Calle Marqués de Zurgena

Salamanca·Recoletos

The street takes its name from the Marquisate of Zurgena, a title created by Alfonso XIII on 22 April 1920 in favour of María del Carmen Silvela y Castelló, daughter of the Liberal politician Luis Silvela y Casado. The street runs through the Recoletos neighbourhood, in the Salamanca district, within the Ensanche grid designed by the 1860 Castro plan.

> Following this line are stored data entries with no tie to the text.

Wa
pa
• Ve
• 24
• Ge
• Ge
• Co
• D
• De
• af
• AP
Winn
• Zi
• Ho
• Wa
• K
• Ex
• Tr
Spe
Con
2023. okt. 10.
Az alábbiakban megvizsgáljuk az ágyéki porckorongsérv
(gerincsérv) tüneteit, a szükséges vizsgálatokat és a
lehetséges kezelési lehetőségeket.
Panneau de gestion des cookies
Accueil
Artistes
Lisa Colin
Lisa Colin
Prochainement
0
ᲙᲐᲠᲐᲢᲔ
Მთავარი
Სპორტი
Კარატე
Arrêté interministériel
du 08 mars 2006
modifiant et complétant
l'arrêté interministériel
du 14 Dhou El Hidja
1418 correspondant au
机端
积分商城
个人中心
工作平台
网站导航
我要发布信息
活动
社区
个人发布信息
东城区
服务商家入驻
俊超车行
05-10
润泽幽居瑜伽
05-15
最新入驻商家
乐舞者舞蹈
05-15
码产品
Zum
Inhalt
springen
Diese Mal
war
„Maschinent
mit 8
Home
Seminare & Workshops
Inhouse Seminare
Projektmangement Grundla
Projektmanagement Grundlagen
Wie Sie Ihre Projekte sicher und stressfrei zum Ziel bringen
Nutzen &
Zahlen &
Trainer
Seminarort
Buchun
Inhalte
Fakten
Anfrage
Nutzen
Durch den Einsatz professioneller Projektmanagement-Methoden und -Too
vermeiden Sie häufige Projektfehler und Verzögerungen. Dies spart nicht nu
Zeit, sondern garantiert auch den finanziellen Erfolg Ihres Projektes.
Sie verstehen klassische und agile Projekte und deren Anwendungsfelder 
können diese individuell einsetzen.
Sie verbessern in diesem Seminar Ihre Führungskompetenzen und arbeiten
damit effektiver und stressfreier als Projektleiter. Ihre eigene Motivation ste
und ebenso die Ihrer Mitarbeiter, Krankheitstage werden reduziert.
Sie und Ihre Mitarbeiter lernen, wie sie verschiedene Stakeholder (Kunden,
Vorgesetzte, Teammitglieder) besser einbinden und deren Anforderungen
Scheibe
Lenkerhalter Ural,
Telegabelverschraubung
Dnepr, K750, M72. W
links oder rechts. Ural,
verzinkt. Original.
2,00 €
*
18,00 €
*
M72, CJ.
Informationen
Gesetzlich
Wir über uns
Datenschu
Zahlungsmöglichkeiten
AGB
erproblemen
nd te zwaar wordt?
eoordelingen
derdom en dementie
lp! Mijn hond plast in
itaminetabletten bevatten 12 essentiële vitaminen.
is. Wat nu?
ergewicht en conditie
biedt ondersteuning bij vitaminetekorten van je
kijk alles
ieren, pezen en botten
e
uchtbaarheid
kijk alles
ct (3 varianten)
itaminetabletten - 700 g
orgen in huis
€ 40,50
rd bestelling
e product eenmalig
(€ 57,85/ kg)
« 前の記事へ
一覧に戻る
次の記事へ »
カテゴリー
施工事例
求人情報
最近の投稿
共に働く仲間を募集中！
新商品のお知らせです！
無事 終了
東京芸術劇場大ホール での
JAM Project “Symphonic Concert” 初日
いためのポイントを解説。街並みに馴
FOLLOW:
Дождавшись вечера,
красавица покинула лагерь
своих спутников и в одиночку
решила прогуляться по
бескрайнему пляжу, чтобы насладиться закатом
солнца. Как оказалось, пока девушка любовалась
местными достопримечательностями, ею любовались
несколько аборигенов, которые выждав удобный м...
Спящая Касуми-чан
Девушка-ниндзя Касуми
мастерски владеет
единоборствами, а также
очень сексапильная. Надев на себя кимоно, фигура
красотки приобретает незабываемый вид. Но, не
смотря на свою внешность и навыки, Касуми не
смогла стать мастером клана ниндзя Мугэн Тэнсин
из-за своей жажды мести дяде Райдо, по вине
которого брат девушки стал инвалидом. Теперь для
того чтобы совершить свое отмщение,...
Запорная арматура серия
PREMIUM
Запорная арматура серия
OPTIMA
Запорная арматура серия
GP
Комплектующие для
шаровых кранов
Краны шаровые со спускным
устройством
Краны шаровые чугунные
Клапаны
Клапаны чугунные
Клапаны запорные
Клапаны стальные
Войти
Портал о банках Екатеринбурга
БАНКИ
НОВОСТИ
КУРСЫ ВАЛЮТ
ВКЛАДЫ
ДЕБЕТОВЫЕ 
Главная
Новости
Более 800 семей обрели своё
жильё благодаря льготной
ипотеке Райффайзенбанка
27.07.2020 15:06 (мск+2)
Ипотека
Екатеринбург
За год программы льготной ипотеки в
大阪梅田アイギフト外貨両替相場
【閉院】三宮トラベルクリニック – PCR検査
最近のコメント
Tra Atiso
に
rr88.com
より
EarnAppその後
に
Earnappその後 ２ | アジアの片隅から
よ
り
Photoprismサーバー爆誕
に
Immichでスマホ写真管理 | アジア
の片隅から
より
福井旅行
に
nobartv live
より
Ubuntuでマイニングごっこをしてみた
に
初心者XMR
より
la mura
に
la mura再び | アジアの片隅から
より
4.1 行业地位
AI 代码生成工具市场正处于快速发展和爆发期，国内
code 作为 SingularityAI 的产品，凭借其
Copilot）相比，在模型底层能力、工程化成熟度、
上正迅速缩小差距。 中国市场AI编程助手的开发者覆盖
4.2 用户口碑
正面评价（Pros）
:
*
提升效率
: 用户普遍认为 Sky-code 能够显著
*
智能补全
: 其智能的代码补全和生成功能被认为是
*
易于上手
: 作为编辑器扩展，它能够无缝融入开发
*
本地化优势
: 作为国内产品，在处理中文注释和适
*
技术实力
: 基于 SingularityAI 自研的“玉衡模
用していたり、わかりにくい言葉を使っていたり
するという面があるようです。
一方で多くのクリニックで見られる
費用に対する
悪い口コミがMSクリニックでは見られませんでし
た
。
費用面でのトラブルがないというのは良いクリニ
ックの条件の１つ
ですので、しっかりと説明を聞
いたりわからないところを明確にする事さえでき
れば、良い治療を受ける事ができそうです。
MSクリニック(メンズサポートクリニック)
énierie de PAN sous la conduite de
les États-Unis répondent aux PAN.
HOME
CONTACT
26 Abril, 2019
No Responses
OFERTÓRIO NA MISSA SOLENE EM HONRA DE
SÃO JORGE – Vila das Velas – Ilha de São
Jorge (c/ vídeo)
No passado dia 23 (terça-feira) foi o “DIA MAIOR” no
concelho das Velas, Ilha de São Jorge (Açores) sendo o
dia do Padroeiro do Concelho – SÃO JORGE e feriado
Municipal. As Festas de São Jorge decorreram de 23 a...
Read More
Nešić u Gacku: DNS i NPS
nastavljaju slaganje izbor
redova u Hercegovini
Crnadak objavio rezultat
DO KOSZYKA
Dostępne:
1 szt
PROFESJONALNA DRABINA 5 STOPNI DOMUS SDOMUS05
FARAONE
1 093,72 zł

Calle Marqués de Zurgena bears the name of a title that the man who earned it hardly ever used. The king created it by royal decree on 22 April 1920 to reward Luis Silvela y Casado, but granted it in favour of his daughter. Silvela lived eight more years without ever bearing it: he died on 22 April 1928, exactly eight years to the day after its creation. The marquisate honoured a long career. Silvela, a lawyer and journalist of the Liberal Party and a nephew of Francisco Silvela, roamed the electoral map of Spain as a member of parliament, served twice briefly as mayor of Madrid and held several ministries. The title’s name comes not from him but from a village: Zurgena, at the mouth of the Almanzora Valley, in Almería. The street also holds a crossing of honours with a certain geographical wit. A 2014 municipal agreement traced the boundaries of Plaza de Margaret Thatcher between Calle Marqués de Zurgena, Calle Goya and Paseo de la Castellana, so that the Liberal politician from Almería ends up cornered with the British prime minister.